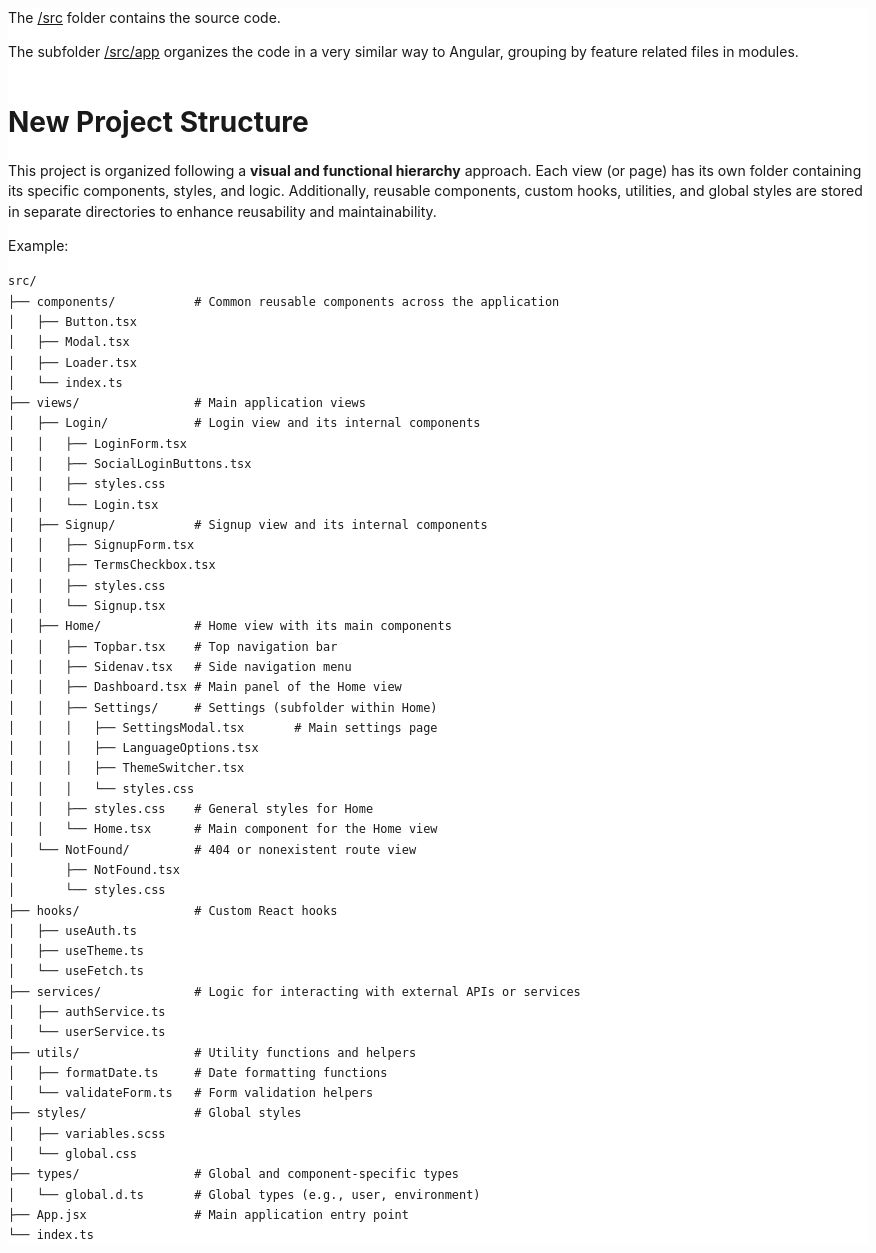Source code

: The [/src](./src) folder contains the source code.

The subfolder [/src/app](./src/app) organizes the code in a very similar way to Angular, grouping by feature related files in modules.

# New Project Structure

This project is organized following a **visual and functional hierarchy** approach. Each view (or page) has its own folder containing its specific components, styles, and logic. Additionally, reusable components, custom hooks, utilities, and global styles are stored in separate directories to enhance reusability and maintainability.

Example:

```
src/
├── components/           # Common reusable components across the application
│   ├── Button.tsx
│   ├── Modal.tsx
│   ├── Loader.tsx
│   └── index.ts
├── views/                # Main application views
│   ├── Login/            # Login view and its internal components
│   │   ├── LoginForm.tsx
│   │   ├── SocialLoginButtons.tsx
│   │   ├── styles.css
│   │   └── Login.tsx
│   ├── Signup/           # Signup view and its internal components
│   │   ├── SignupForm.tsx
│   │   ├── TermsCheckbox.tsx
│   │   ├── styles.css
│   │   └── Signup.tsx
│   ├── Home/             # Home view with its main components
│   │   ├── Topbar.tsx    # Top navigation bar
│   │   ├── Sidenav.tsx   # Side navigation menu
│   │   ├── Dashboard.tsx # Main panel of the Home view
│   │   ├── Settings/     # Settings (subfolder within Home)
│   │   │   ├── SettingsModal.tsx       # Main settings page
│   │   │   ├── LanguageOptions.tsx
│   │   │   ├── ThemeSwitcher.tsx
│   │   │   └── styles.css
│   │   ├── styles.css    # General styles for Home
│   │   └── Home.tsx      # Main component for the Home view
│   └── NotFound/         # 404 or nonexistent route view
│       ├── NotFound.tsx
│       └── styles.css
├── hooks/                # Custom React hooks
│   ├── useAuth.ts
│   ├── useTheme.ts
│   └── useFetch.ts
├── services/             # Logic for interacting with external APIs or services
│   ├── authService.ts
│   └── userService.ts
├── utils/                # Utility functions and helpers
│   ├── formatDate.ts     # Date formatting functions
│   └── validateForm.ts   # Form validation helpers
├── styles/               # Global styles
│   ├── variables.scss
│   └── global.css
├── types/                # Global and component-specific types
│   └── global.d.ts       # Global types (e.g., user, environment)
├── App.jsx               # Main application entry point
└── index.ts
```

+ + + + + + +

• Work task: Within the data above, how many lines include the string "internal"? Only the number is required.

• Response to this task: 2